Professor Borges - A Course on English Literature
ask of Christ the Lord
Thus much for him and me:—
Only to live as once on earth
With Love,—only to be,
As then awhile, for ever now
Together, I and he.”
“
Yo le preguntaré a Cristo, el Señor, esto para él y para mí
. . . ” [“There will I ask . . . for him and me”]. She does not want to ask for anything else. The only thing she wants is to be happy in heaven as she was once happy on Earth.
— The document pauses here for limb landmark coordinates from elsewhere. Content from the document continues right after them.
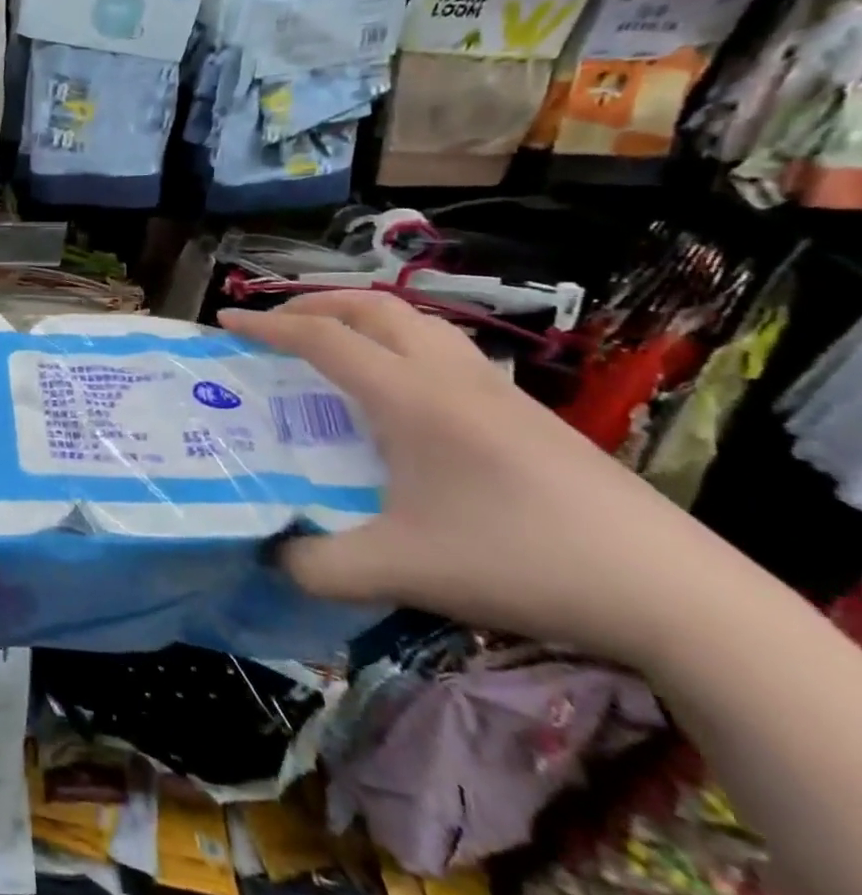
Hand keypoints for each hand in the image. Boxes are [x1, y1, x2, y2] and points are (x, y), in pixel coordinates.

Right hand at [221, 292, 724, 664]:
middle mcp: (449, 376)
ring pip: (418, 322)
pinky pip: (448, 350)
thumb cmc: (517, 559)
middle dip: (315, 305)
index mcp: (409, 397)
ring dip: (365, 318)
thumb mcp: (400, 570)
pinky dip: (405, 343)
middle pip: (373, 308)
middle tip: (278, 325)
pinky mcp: (529, 414)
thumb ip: (318, 566)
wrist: (668, 589)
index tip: (226, 321)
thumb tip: (271, 556)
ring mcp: (496, 390)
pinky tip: (407, 392)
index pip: (323, 338)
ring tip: (336, 344)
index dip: (267, 325)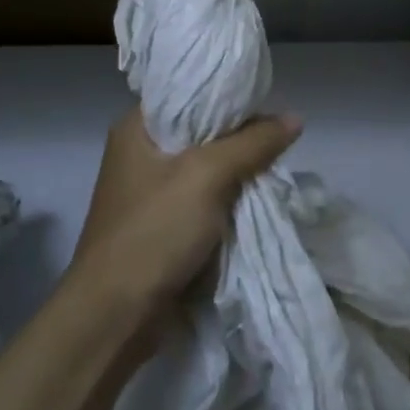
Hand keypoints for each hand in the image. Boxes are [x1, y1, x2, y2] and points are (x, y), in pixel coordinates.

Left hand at [69, 107, 302, 314]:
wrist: (115, 318)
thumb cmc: (154, 231)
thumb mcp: (207, 176)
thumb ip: (253, 143)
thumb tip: (295, 118)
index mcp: (136, 128)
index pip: (189, 92)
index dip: (228, 93)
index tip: (266, 97)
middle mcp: (141, 153)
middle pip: (202, 130)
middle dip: (240, 135)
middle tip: (279, 134)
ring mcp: (150, 192)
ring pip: (207, 167)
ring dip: (238, 170)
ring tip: (276, 163)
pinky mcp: (163, 224)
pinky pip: (205, 199)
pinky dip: (229, 198)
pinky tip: (259, 196)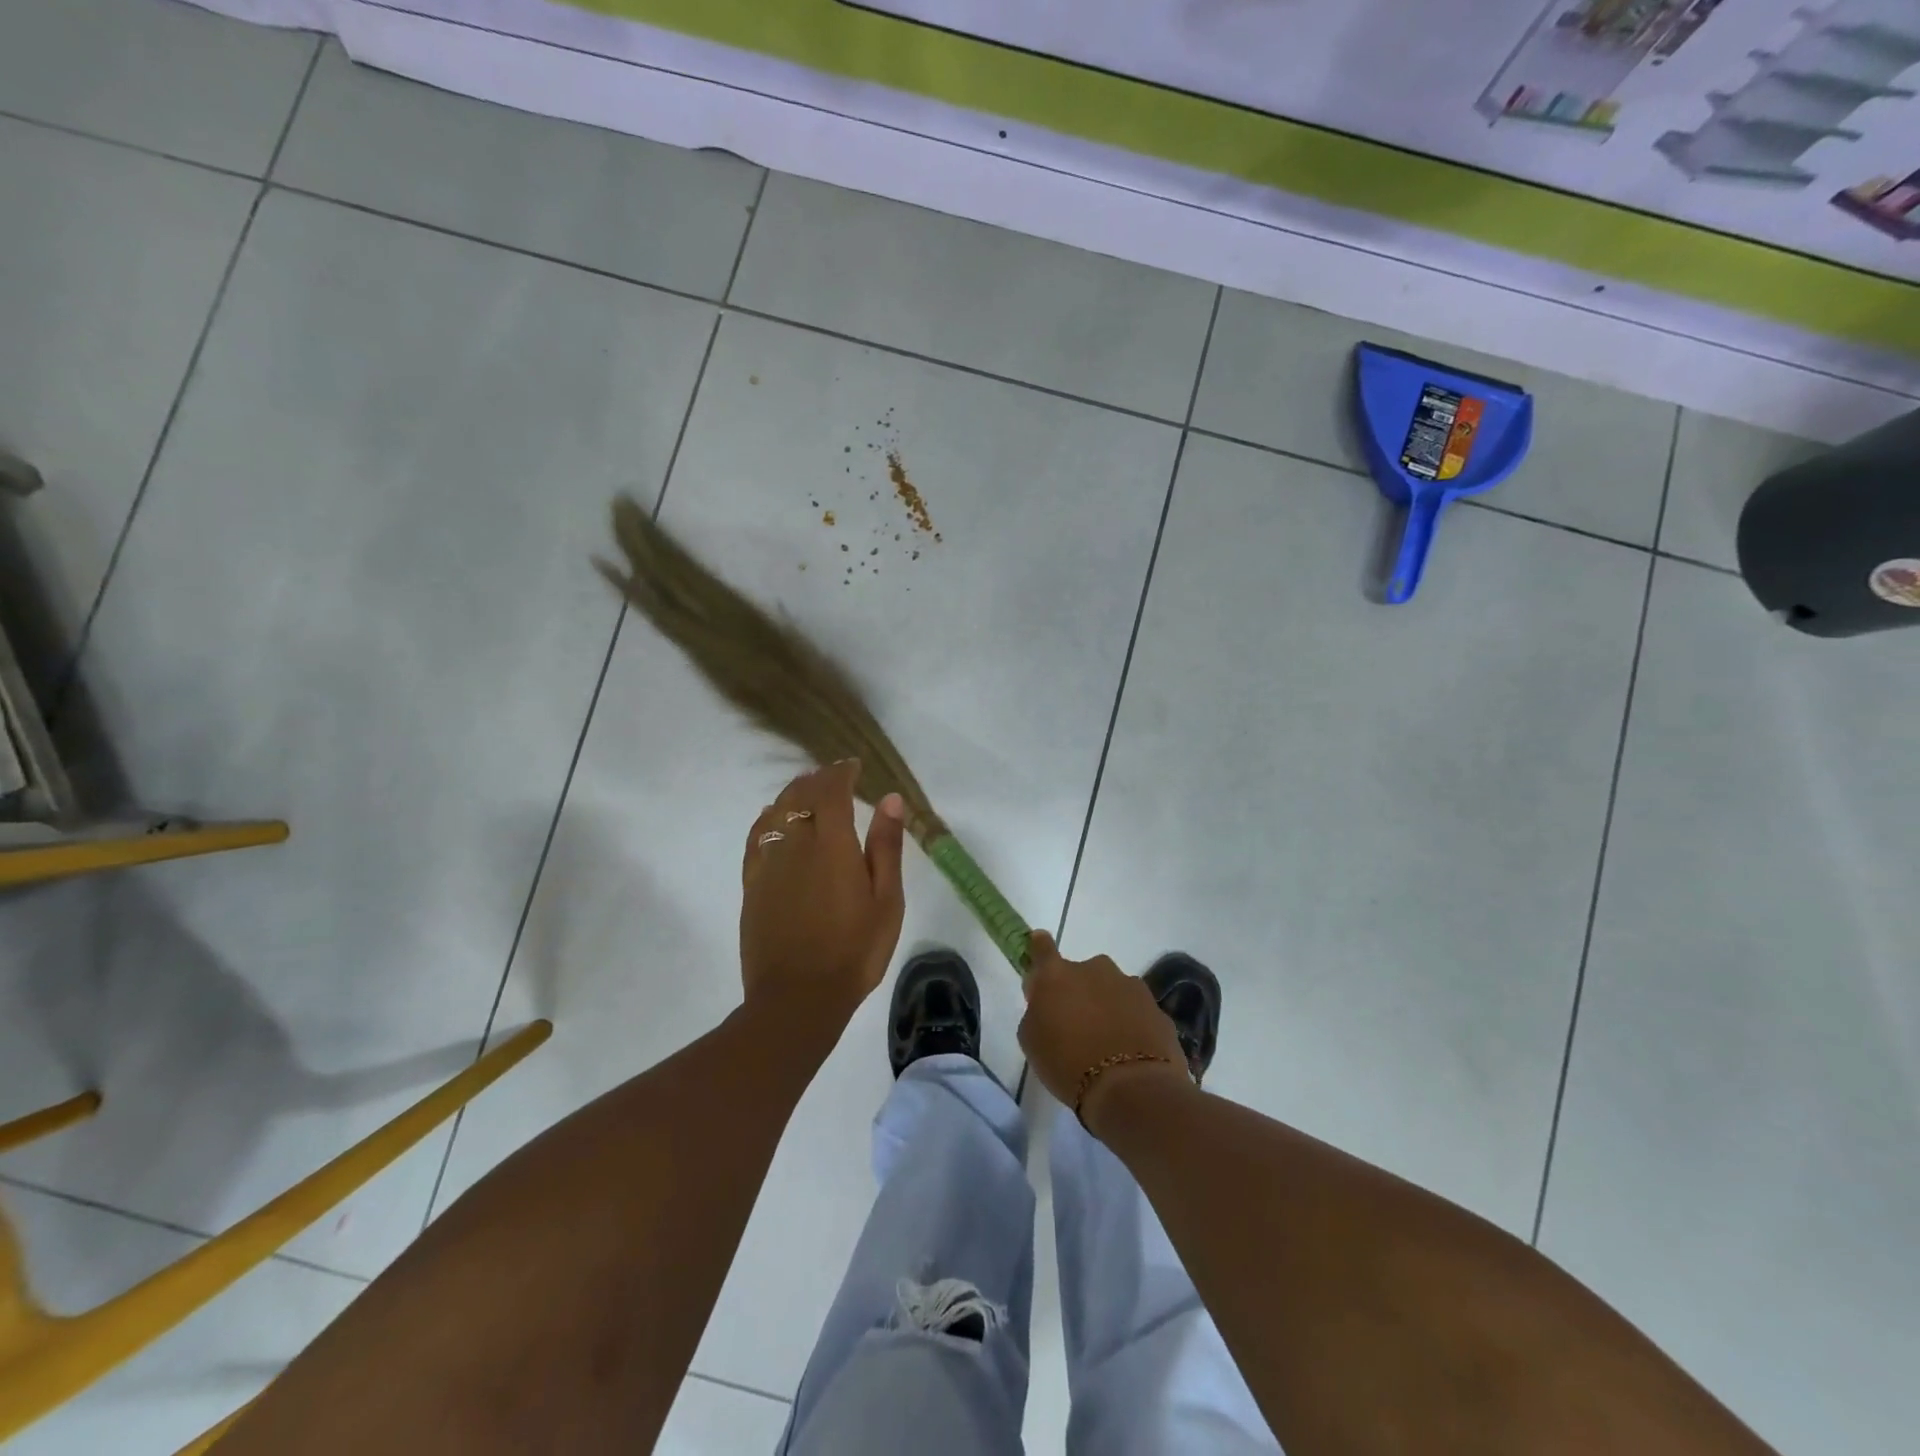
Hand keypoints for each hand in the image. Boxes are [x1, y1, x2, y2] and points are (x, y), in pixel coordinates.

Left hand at [740, 761, 905, 1029]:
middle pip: (800, 795)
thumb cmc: (854, 951)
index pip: (831, 790)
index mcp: (832, 845)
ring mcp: (769, 864)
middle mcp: (795, 845)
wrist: (798, 998)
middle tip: (834, 776)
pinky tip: (774, 820)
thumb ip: (886, 847)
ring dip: (792, 794)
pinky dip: (767, 819)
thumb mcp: (886, 901)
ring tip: (807, 791)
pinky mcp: (752, 884)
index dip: (841, 772)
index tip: (853, 766)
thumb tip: (889, 799)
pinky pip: (756, 837)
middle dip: (817, 779)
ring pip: (775, 812)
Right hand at [1018, 931, 1188, 1134]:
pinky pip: (1137, 1012)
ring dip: (1108, 1008)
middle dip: (1080, 992)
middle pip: (1083, 974)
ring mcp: (1130, 986)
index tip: (1039, 946)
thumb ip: (1037, 1011)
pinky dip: (1132, 1025)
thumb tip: (1048, 1003)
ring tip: (1107, 1046)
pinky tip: (1130, 1054)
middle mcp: (1095, 969)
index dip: (1039, 947)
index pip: (1042, 948)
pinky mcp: (1157, 1008)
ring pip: (1113, 991)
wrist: (1131, 1089)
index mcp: (1057, 974)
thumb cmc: (1067, 1064)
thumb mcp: (1032, 1040)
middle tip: (1077, 1025)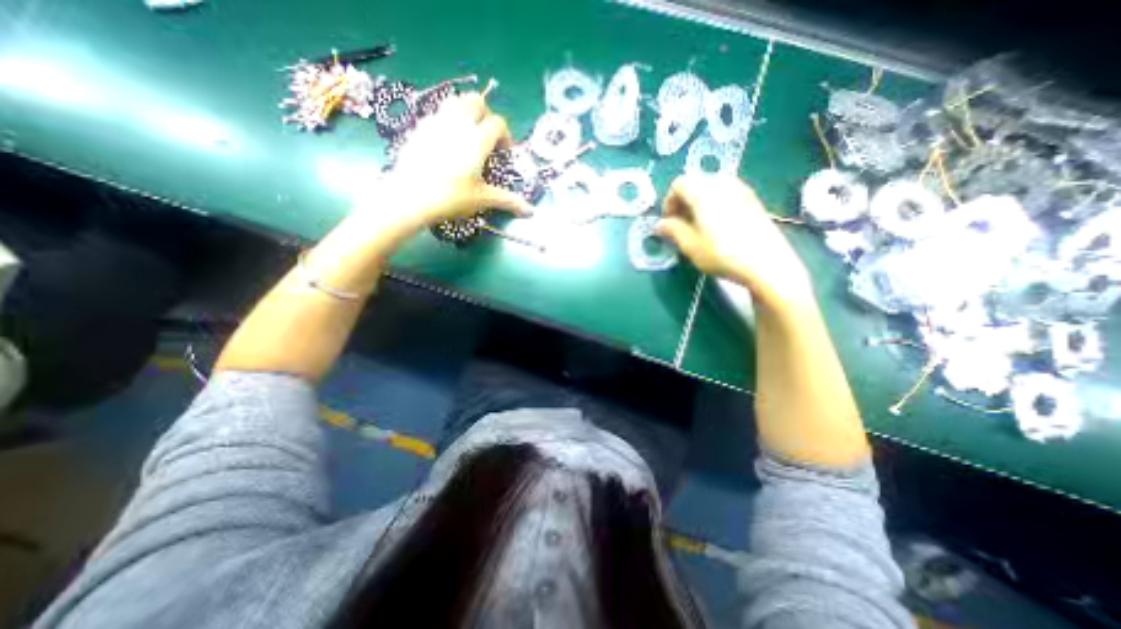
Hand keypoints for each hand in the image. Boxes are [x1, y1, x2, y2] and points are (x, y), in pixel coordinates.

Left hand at [377, 91, 531, 229]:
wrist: (411, 197)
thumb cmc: (452, 197)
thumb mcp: (483, 199)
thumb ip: (507, 200)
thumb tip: (530, 211)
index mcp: (477, 140)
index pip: (498, 123)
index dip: (505, 136)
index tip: (504, 153)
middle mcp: (458, 124)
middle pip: (476, 101)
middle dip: (486, 115)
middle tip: (487, 137)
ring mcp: (436, 123)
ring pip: (454, 102)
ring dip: (466, 113)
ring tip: (467, 136)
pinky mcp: (419, 128)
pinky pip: (438, 114)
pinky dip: (447, 121)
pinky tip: (446, 143)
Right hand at [658, 171, 815, 306]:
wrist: (767, 263)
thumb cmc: (722, 254)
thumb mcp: (691, 246)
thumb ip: (673, 230)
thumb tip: (660, 224)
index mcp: (704, 192)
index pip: (679, 184)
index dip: (669, 201)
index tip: (668, 221)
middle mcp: (723, 184)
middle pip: (696, 182)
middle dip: (683, 201)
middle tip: (680, 224)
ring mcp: (741, 190)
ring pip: (711, 187)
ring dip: (699, 202)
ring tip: (698, 226)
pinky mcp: (753, 200)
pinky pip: (726, 193)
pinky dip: (715, 204)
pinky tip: (717, 226)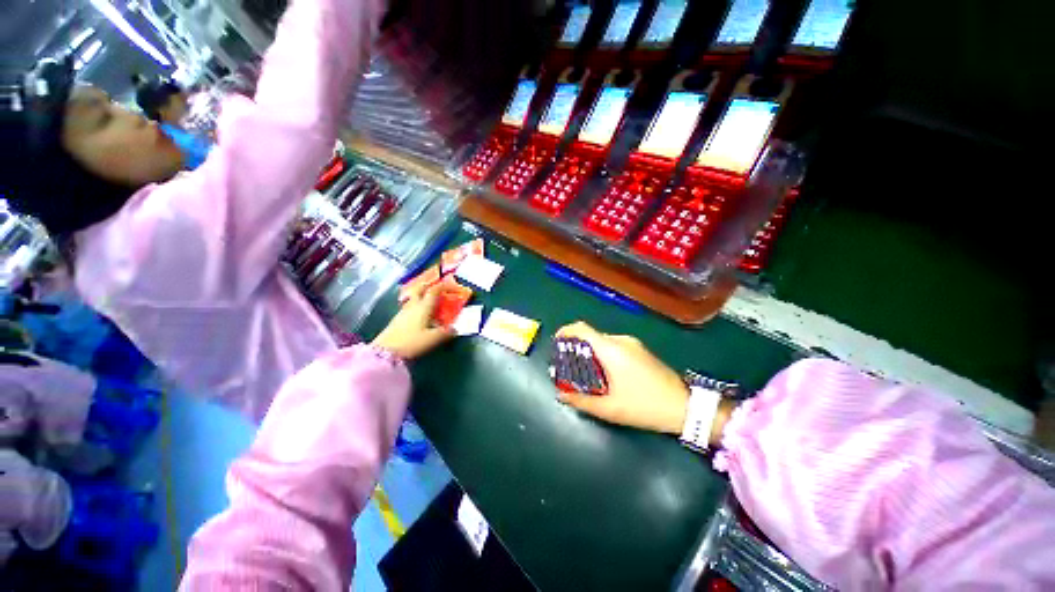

There is a sonnet byUnamuno on this same subject, in which he asks for no happiness other than the happiness he has known on Earth, and this is what she is going to ask of Jesus Christ, that they be happy in heaven as they were on Earth. 5 It is a very passionate plea: “
que para siempre estemos juntos
” [“for ever now / Together, I and he”].
She gazed and listened and then said,
Less sad of speech than mild,—
“All this is when he comes.” She ceased.
The light thrilled towards her, fill’d
With angels in strong level flight.
Her eyes prayed, and she smil’d.
(I saw her smile.) But soon their path
Was vague in distant spheres:
And then she cast her arms along
The golden barriers,
And laid her face between her hands,
And wept. (I heard her tears.)
And finally: “
Todo eso ocurrirá cuando llegue
” [“All this is when he comes”], and the air was “
lleno de ángeles en fuerte vuelo
” [“With angels in strong flight”]. “
Sus ojos rezaron, y sonrió
.” “
Yo vi su sonrisa / Pero pronto / su camino fue vago . . . Y luego ella puso sus brazos sobre Las barreras de oro . . . Y lloró.
” Then, “I heard her tears.”
Well, there is another poem, also both heavenly and terrible, called“Eden Bower.” Now “bower” is translated into Spanish in the dictionary as
glorieta
[arbor], but here it should be translated as
alcoba
[bedchamber].
Alcoba
suggests a closed place. “Bower” is a place where two lovers meet. And here, in this poem, Rossetti has taken a Jewish tradition, because I think that in some Jewish text, it says, “Before Eve came Lilith.” In Eden, Lilith was a snake and Adam’s first wife before his human wife, Eve. But in Rossetti’s poem this snake is in the shape of a woman and gives Adam two children. And Rossetti tells us directly all about these children; but we understand that the children were snakes, because he says, “shapes that coiled in the woods and waters” (“
formas que se encroscaban en las selvas y en las aguas
”) are “glittering sons and radiant daughters” (“
hijos resplandecientes e hijas radiantes
”). Then God puts Adam to sleep and takes Eve out of his rib, and Lilith obviously is envious, and she has to take revenge. So she seeks out her first lover, who was a snake, and gives herself to him and asks him to give her his shape. And then she will take the shape of the snake and she will tempt Eve, and then Adam and Eve will be expelled from Eden: “And where there were trees there shall be tares.” And Adam and Even will wander the Earth, and Eve will give birth to Cain, and then to Abel. Cain will kill Abel, “and then you,” she tells the snake, “will drink the blood of the dead.”
Now we will listen to a few stanzas of this Rossetti poem—not all, because it is a long poem. I request the use of your voice again, young lady.
[
The student comes up and begins to read
.]
It was Lilith the wife of Adam:
(Eden bower’s in flower.)
Not a drop of her blood was human,
But she was made like a soft sweet woman.
There are refrains that are repeated. It has a very strong rhythm:
Era Lilith la mujer de Adán,
(la alcoba de ellos está en flor.)
There is an internal rhyme: “bower” and “flower. And Lilith:
En sus venas no había una gota de sangre humana,
pero ella era como una dulce mujer.
[
The student continues reading
.]
Lilith stood on the skirts of Eden;
(And O the bower of the hour!)
She was the first that thence was driven;
With her was hell and with Eve was heaven.
In the ear of the Snake said Lilith:—
(Eden bower’s in flower.)
“To thee I come when the rest is over;
A snake was I when thou wast my lover.
“I was the fairest snake in Eden:
(And O the bower and the hour!)
By the earth’s will, new form and feature
Made me a wife for the earth’s new creature.
“Take me thou as I come from Adam:
(Eden bower’s in flower.)
Once again shall my love subdue thee;
The past is past and I am come to thee.
“
Y ella estaba en los confines del Paraíso . . .
” [“Lilith stood on the skirts of Eden . . . ”].